#### What needs to be done
Will you transcribe the entries that follow, exactly and in full?
····················
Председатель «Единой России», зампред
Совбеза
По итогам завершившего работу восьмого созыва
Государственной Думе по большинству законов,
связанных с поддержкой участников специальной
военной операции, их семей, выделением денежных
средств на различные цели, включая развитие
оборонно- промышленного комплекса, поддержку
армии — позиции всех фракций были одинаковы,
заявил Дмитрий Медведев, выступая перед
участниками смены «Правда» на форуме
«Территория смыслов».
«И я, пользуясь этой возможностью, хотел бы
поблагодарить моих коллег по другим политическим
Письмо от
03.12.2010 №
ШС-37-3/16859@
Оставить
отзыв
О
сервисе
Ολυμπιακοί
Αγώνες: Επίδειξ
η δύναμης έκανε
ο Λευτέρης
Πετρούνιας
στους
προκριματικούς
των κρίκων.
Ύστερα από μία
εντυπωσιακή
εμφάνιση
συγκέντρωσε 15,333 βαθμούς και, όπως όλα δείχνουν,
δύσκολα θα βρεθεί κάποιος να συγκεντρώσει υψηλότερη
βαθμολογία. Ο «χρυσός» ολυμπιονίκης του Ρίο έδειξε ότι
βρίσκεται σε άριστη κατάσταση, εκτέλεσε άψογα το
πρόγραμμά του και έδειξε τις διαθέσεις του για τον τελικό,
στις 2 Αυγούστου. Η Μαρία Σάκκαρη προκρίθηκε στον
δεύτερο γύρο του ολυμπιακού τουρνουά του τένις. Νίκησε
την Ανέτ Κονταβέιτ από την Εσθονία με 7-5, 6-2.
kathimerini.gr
····················
#### Solved exercise
Председатель «Единой России», зампред
Совбеза
По итогам завершившего работу восьмого созыва
Государственной Думе по большинству законов,
связанных с поддержкой участников специальной
военной операции, их семей, выделением денежных
средств на различные цели, включая развитие
оборонно- промышленного комплекса, поддержку
армии — позиции всех фракций были одинаковы,
заявил Дмитрий Медведев, выступая перед
участниками смены «Правда» на форуме
«Территория смыслов».
«И я, пользуясь этой возможностью, хотел бы
поблагодарить моих коллег по другим политическим
Письмо от
03.12.2010 №
ШС-37-3/16859@
Оставить
отзыв
О
сервисе
Ολυμπιακοί
Αγώνες: Επίδειξ
η δύναμης έκανε
ο Λευτέρης
Πετρούνιας
στους
προκριματικούς
των κρίκων.
Ύστερα από μία
εντυπωσιακή
εμφάνιση
συγκέντρωσε 15,333 βαθμούς και, όπως όλα δείχνουν,
δύσκολα θα βρεθεί κάποιος να συγκεντρώσει υψηλότερη
βαθμολογία. Ο «χρυσός» ολυμπιονίκης του Ρίο έδειξε ότι
βρίσκεται σε άριστη κατάσταση, εκτέλεσε άψογα το
πρόγραμμά του και έδειξε τις διαθέσεις του για τον τελικό,
στις 2 Αυγούστου. Η Μαρία Σάκκαρη προκρίθηκε στον
δεύτερο γύρο του ολυμπιακού τουρνουά του τένις. Νίκησε
την Ανέτ Κονταβέιτ από την Εσθονία με 7-5, 6-2.
kathimerini.gr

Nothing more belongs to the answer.